Take Horchata, for example. I’d never heard of it before seeing one brief mention of it from someone on Twitter, along with the question of how it could possibly create a stunning French Toast, and I basically leapt into researching it like I’d been shot from a rocket. Strange, I know, but my brain likes to evolve; I’m not content to rest on any kind of laurels with my quest to find out as much as I can about the cuisines of the world. Horchata, for those uninitiated, is a cool and refreshing drink, usually a type of aqua fresca, served traditionally with Mexican style meals. It’s light, creamy and easily pairs with most any foods, especially dishes with a lot of spice and heat. It’s not, however, made with milk so it’s a lovely dairy free beverage.
The standard Horchata recipe combines ground rice and almonds with water, lime juice and zest and cinnamon. This mixture is saturated with water and allowed to stand overnight, then it’s drained, resulting in a delicious liquid that you sweeten with either white or brown sugar. I wasn’t at all certain how it would taste, but my first sip dashed away any doubt; this was stellar, and here I was enjoying it zealously during some of the coldest days of our Minnesota winter. For a hot summer day, I would imagine this is a perfect accompaniment to a sultry afternoon, and I look forward to the day that I can test that theory. For now, I’ll settle with it being the base to the best tasting french toast that’s crossed my kitchen counters in a long, long time.
French toast is really not that interesting of a dish. There’s a creamy custard that you dip slices of bread into, which are then cooked on a hot skillet, doused with syrup, spread with jam or maybe sprinkled with powdered sugar. It’s simple and basic, and really, the bread you use can make or break the final result. But overall, there’s little you can do to make the dish leap from it’s ubiquitous nature to something altogether stunning. Unless you start with Horchata as your base.

BRIEF A: Select each line of the records that contains the string "Nous", treating uppercase and lowercase as different.
The records that follow bear no relation to the horchata passage.

(Saved data entries)
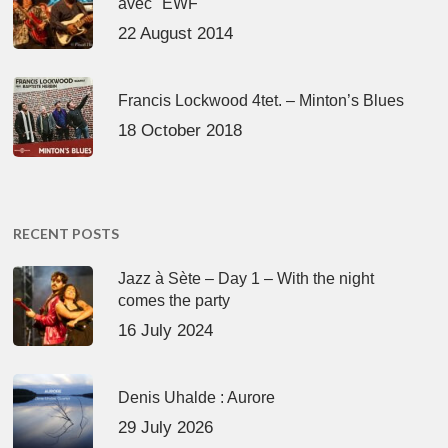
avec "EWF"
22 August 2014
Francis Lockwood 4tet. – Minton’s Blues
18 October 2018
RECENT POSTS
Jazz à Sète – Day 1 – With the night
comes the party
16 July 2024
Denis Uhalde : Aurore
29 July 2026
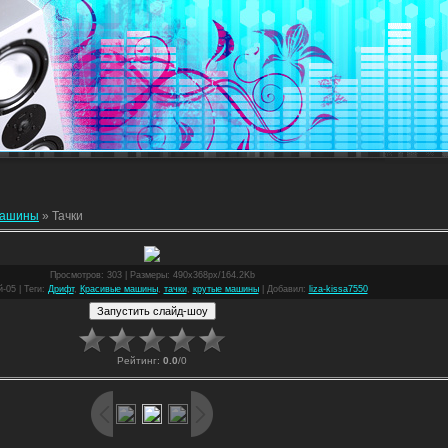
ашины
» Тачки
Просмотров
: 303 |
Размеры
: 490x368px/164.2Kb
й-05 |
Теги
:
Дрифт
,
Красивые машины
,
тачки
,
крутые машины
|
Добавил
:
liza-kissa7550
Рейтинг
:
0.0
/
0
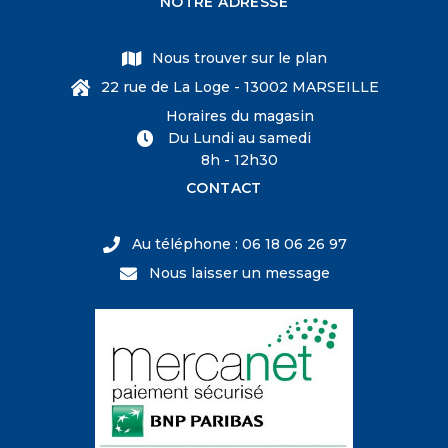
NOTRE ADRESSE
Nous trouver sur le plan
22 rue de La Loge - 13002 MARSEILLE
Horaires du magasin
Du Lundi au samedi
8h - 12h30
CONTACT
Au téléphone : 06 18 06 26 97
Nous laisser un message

BRIEF B: Reproduce the part of the horchata passage starting with "French toast is" and going on through "as your base.".

RESPONSE BOX A:
Nous trouver sur le plan
Nous laisser un message

RESPONSE BOX B:
French toast is really not that interesting of a dish. There’s a creamy custard that you dip slices of bread into, which are then cooked on a hot skillet, doused with syrup, spread with jam or maybe sprinkled with powdered sugar. It’s simple and basic, and really, the bread you use can make or break the final result. But overall, there’s little you can do to make the dish leap from it’s ubiquitous nature to something altogether stunning. Unless you start with Horchata as your base.